The Guardian: Dummying up or dumbing down?

The%20Guardian%20coverThe news that The Guardian is to become the latest newspaper to experiment with a cheaper sister title aimed at young readers (MW last week) should, on the face of it, come as little surprise. Newspaper publishers are constantly looking for ways to offset the depressed print market, attract advertisers and safeguard their future in the digital age.

Guardian Media Group’s (GMG) decision to test dummy editions of two titles on focus groups – one understood to be 35p, half the price of The Guardian, the other free – is further evidence that free newspapers are the future of the print medium, according to some experts.

The Metro, which launched eight years ago, turns in a healthy profit for Associated Newspapers, and is looking to increase its distribution by 300,000 in London. Its stablemate London Lite and News International’s thelondonpaper claim to be particularly strong in the demographic much-loved by advertisers, the elusive 18to 34-year-old age group.

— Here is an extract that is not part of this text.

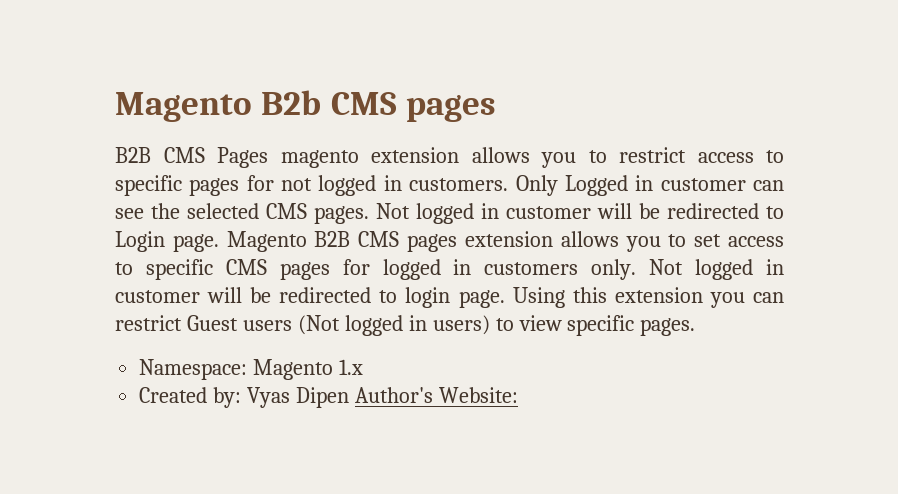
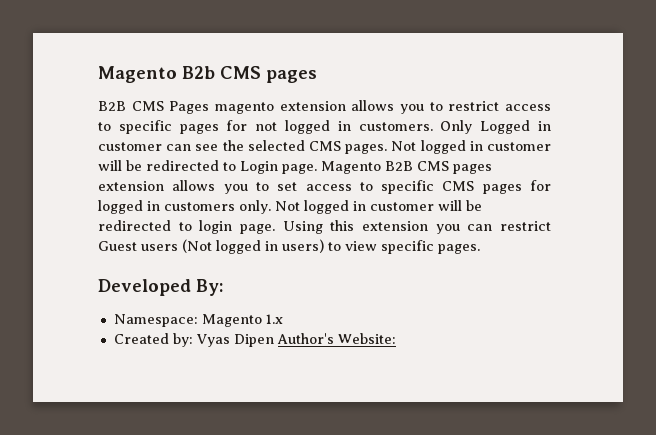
(696, 327) none -> [98,279,224,296] // Developed By:

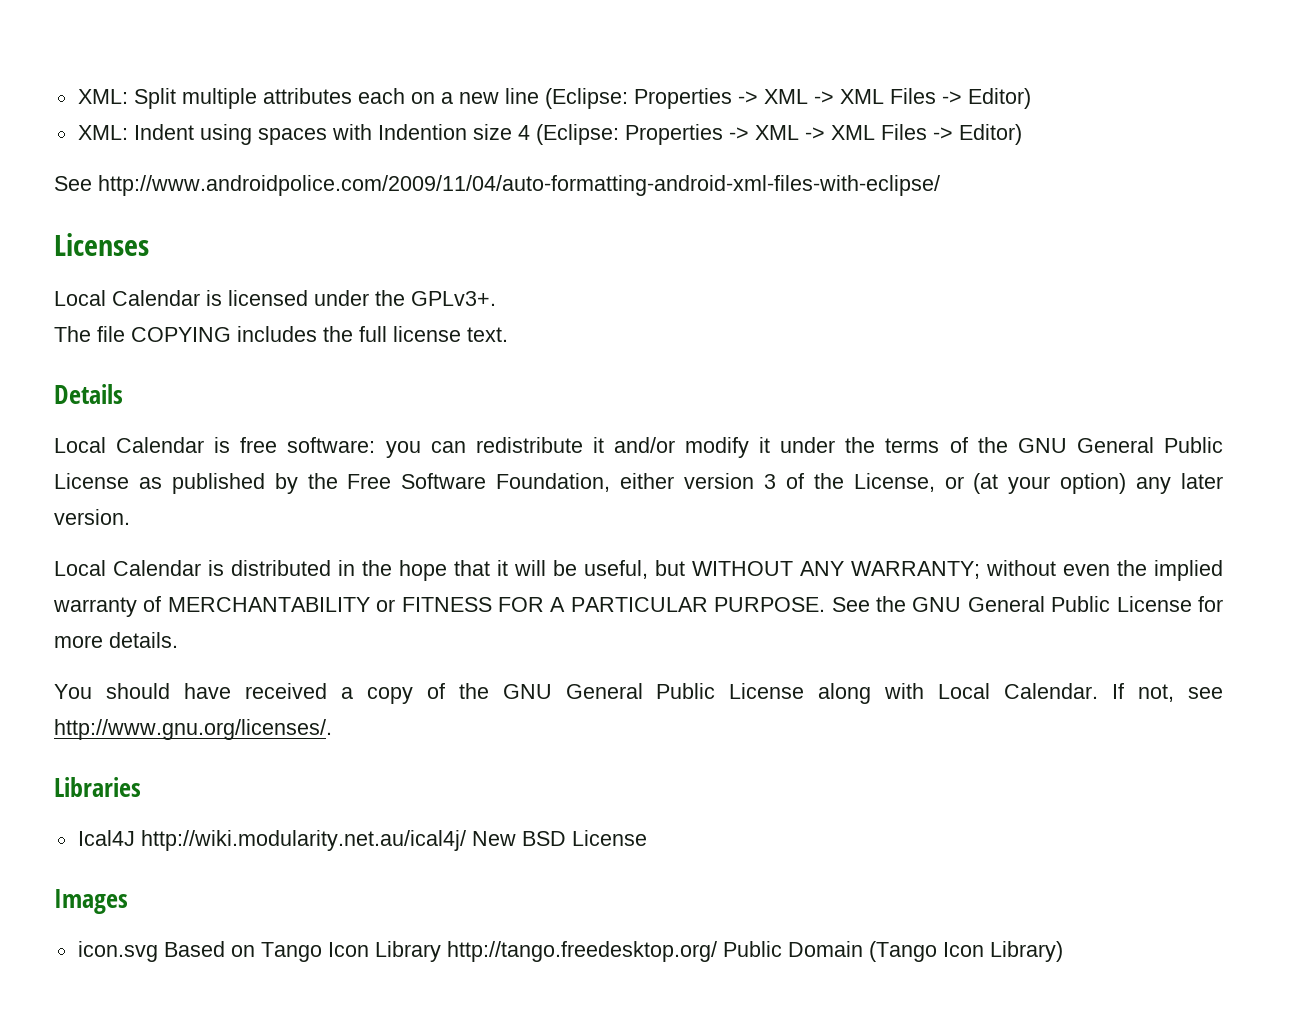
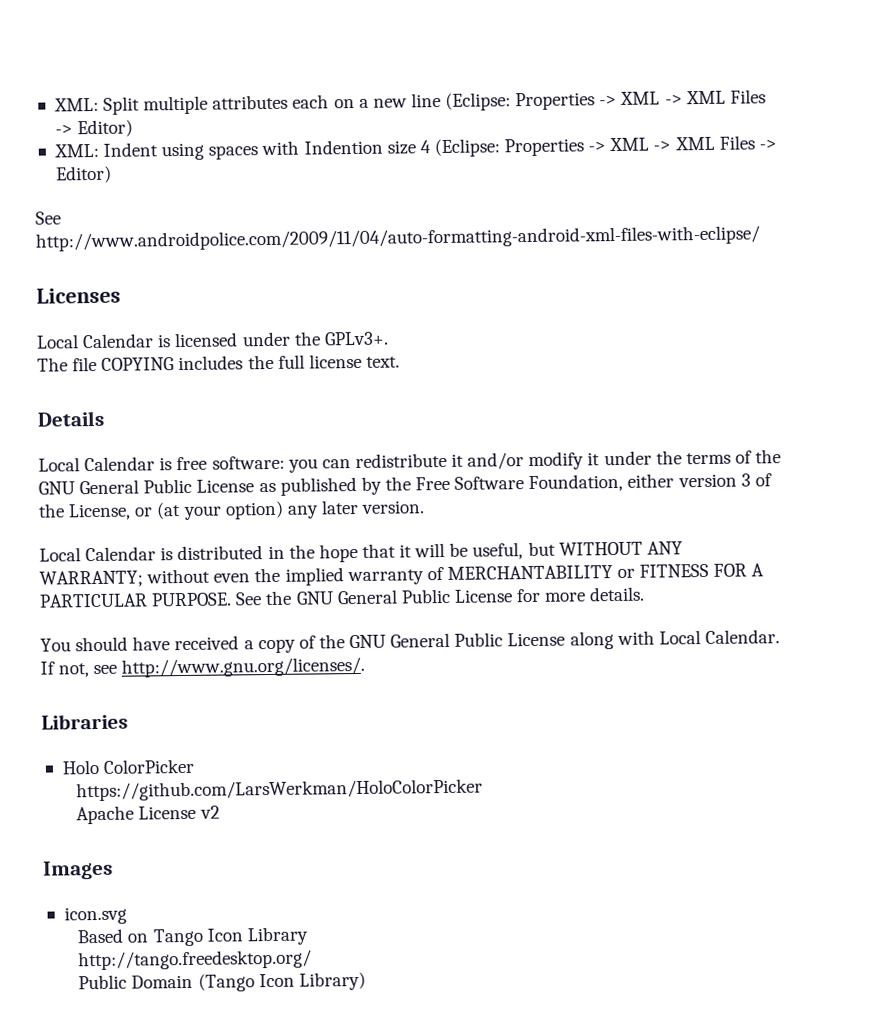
[77,830,647,851] Ical4J http://wiki.modularity.net.au/ical4j/ New BSD License -> [61,758,196,775] [76,778,484,802] [76,805,220,825] Holo ColorPicker // https://github.com/LarsWerkman/HoloColorPicker // Apache License v2
(158, 951) none -> (127, 915) //
(441, 951) none -> (308, 936) //
(717, 951) none -> (313, 960) //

So it would seem to make sense for The Guardian, with its faltering circulation, to follow suit, either by launching a cheaper or free version of the paper.

Free content
However, not everyone is convinced it can make it work. Ian Clark, general manager at thelondonpaper, says: "I think it will be very difficult to achieve this if it’s looking at a reduced price offering because it is competing in content with free newspapers. Young people are less keen on paying for things, as they are used to getting free content. The content needs to be given in an interactive way rather than from highly paid columnists, and this would mean a departure for The Guardian."

GMG has not been slow to reinvent itself in the past. Its decision to ditch conventional advertising on the home page of its Guardian Unlimited website (MW April 5) is just one of a number of innovations following the newspaper’s conversion to the Berliner format in 2005.

The group already distributes free copies of one of its flagship regional newspapers, The Manchester Evening News, in the city. However, the latest Audit Bureau of Circulations (ABC) figures reveal paid-for copies of the paper have slumped by over a quarter year on year.

Media buyers have broadly welcomed free newspapers in London and some believe The Guardian, with its strong brand, could prove successful in this market.

Steve Goodman, managing director of print trading at Group M, says/ "I think if this is going to be a sub-set of The Guardian then the proposition becomes less appealing. However, it it’s a lighter version, without the various supplements the paper has, then it would encourage others to buy the paper."

Others, however, remain unconvinced that advertisers are keen to shift money out of traditional paid-for titles into a saturated free newspaper market. In particular, they question whether readers engage with free newspapers in the same way as they engage with a paper they have actively purchased.

Tight-lipped
GMG, which is remaining tight-lipped about its plans, must be wary of the possibility of a new title cannibalising sales of The Guardian. It need look no further than across London, where The Evening Standard is feeling the impact of free newspapers, including those from its own stable. Paid-for sales of The Evening Standard in March were almost 30% lower than last year, according to the latest ABC figures.

GMG, however, can perhaps afford to take a more long-term view than rival publishers due to its unique ownership structure. The group is owned by The Scott Trust and unlike most of its rivals does not have to answer to restless shareholders over its performance.

It remains to be seen whether the group would be better off investing some of the £675m it made from selling its Trader Media Group in other options, such as television and radio.